而她在聽完這句話後,便在我的眼前,倒了下去。我注意到那雙被鮮血沾滿的手,喉嚨一陣腥甜,心神也跟著晃了晃,繼而,胸口劇痛襲來,未及細想,便從馬上飛身而下,飛撲著抱住了她。
就算隔著兩條褲子,兩處膝蓋仍舊被磨去了一層皮,手掌更是血肉翻卷,還陷著許多細小的沙石,全身發熱,還不斷的說著胡話。也不知她一弱女子如何能撐著幾個時辰來到這裡的。
薛老向我報告她的情況的時候,我人在穆府。那時下馬接住了她的身子後,紫槐便提議讓他假扮我護送葉紫煙回陽順。明明知道不妥,我卻沒有反對,與他交換了衣服後,就與在暗處跟著我一同來羽國的鬼一將人帶去了穆府找穆陽。
穆陽見到這女人的時候似乎顯得很驚訝,再瞥見那哭鬧不已的娃娃時,更是瞭然。我直覺,他們瞞著我的事定是與這女人有關,而顯然,不管是紫槐還是穆陽,他們都認識她,唯有我……
小傢伙一直嚷著肚子餓,待銀蓮煮了些稀粥將他餵飽後,他又直嚷嚷要見他的娘,沒一刻安分。
我不堪其擾,直接提起他的衣領把他從房裡提到的院中。薛老走後,穆陽便派了銀蓮進屋照顧那女人,而我則與這極似我的小娃娃來了個大眼瞪小眼。
一樣的桃花眸、一樣的薄唇,只是那張肉嘟嘟的小臉卻掛著好幾顆淚珠兒。我勾唇一笑,伸手替他抹去了那些有損他可愛模樣的眼淚。
小娃娃短手短腳地坐在我的腿上,大眼瞪著我,小嘴一張一合地也不知在嘟囔著什麼。我看著歡喜,不禁微微一笑,摸了摸他的頭,問道:“你叫什麼名字?”
可話一問完,小娃娃只是愣愣地瞪著我,兩隻軟軟的小手攀在我的手臂上。我有些尷尬,畢竟從來沒和這麼一丁點的小娃娃打過交道,我只能懷疑是我方才的問話讓他聽不懂我在問什麼。
小娃娃扯著我的衣服,玩得頗有些樂不思蜀,我的心思卻放在他孃親的身上。莫非真如紫槐所言,他是我與那女人的孩子,但為何我卻不記得自己和她有任何的交集。

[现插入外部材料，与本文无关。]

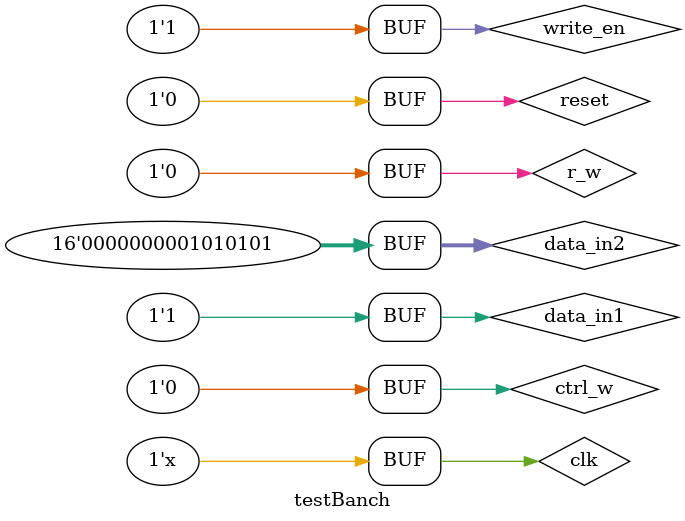
<source format=v>
`timescale 1ns / 1ps
module testBanch(
    );
    reg data_in1;
    reg [15:0] data_in2;
    reg r_w;
    reg ctrl_w;
    reg reset;
    reg clk;
    reg write_en;
    wire data_out1;
    wire [15:0] data_out2;
    wire data_ready;
    wire receive_ready;
    initial begin
        data_in1 = 0;
        data_in2 = 16'b0000_0000_0000_0000;
        r_w = 1'bz;
        ctrl_w = 1;
        reset = 1;
        clk = 0;
        write_en = 0;
        // ÖÃÁã
        reset = 0;
        #1 reset = 1;
        // ²âÊÔ²¢Èë´®³ö
        #10 r_w = 1;
        ctrl_w = 1;
        data_in2 = 16'b0101_0101_0101_0101;
        #5 write_en = 1;
        // ²âÊÔ´®Èë²¢³ö
        #35 r_w = 0; 
        reset = 0;
        #1 reset = 1;
        data_in1 = 0;
        #2 data_in1 = 1;
        #2 data_in1 = 0;
        #2 data_in1 = 1;
        #2 data_in1 = 0;
        #2 data_in1 = 1;
        #2 data_in1 = 0;
        #2 data_in1 = 1;
        #2 data_in1 = 0;
        #2 data_in1 = 1;
        #2 data_in1 = 0;
        #2 data_in1 = 1;
        #2 data_in1 = 0;
        #2 data_in1 = 1;
        #2 data_in1 = 0;
        #2 data_in1 = 1;
        #5 write_en = 1;
        #2 reset = 0;
        #1 reset = 1;
        r_w = 1; 
        ctrl_w = 0;
        data_in2 = 16'b0000_0000_0101_0101;
        #20 reset = 0;
        #1 reset = 1; 
        r_w = 0; 
        data_in1 = 0;
        #2 data_in1 = 1;
        #2 data_in1 = 0;
        #2 data_in1 = 1;
        #2 data_in1 = 0;
        #2 data_in1 = 1;
        #2 data_in1 = 0;
        #2 data_in1 = 1;
        #6 reset = 0;
    end
    always
        #1 clk = ~clk;
    sbTrans u1(data_in1,data_in2[15:0],r_w,ctrl_w,reset,clk,write_en,data_out1,data_out2[15:0],data_ready,receive_ready);
endmodule
</source>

就在我神遊天外的時候,小娃娃不知什麼時候晃悠悠地站了起來,直撲我懷裡,小嘴一張,咬住了我的衣服,手腳撲騰著,咯咯直笑:“香香、香香……樹樹,愛!”
我驚得連忙伸手護住了他,生怕他一個搖晃,從我身上掉下。只是,聽到這一聲聲軟糯且童稚的笑聲,我卻破天荒地跟著笑了起來。
和孩子相處真是一門學問,你得去猜測他究竟在想些什麼以及那些咿咿呀呀的話語究竟代表什麼。想當初思珏生下來後,我也只是在皇兄抱著他向我炫耀的時候瞧過一眼,等再大點時,更是沒耐心哄一個孩子如何如何。但眼前的小娃娃卻讓我有些樂此不疲,彷彿血脈相連般,心底竟漸漸升起了一股身為爹的驕傲。
吃飽了、喝足了,也玩夠了,小娃娃便想起了他那昏迷不醒的孃親來。正巧這個時候,銀蓮推門而出。我收斂了笑意,淡淡地開口問道:“她如何了?”
銀蓮見是我,連忙朝我躬身一禮道:“大人,銀蓮已替夫人換了身乾淨衣服,雖然還未醒轉,不過薛老先生說了,只要按時服藥換藥,不出一日便可醒過來了。”
“你稱她什麼?”我微微皺眉,那個時候,在城外,紫槐也是這麼稱呼她的。夫人一稱可大可小,除非她是我的妻……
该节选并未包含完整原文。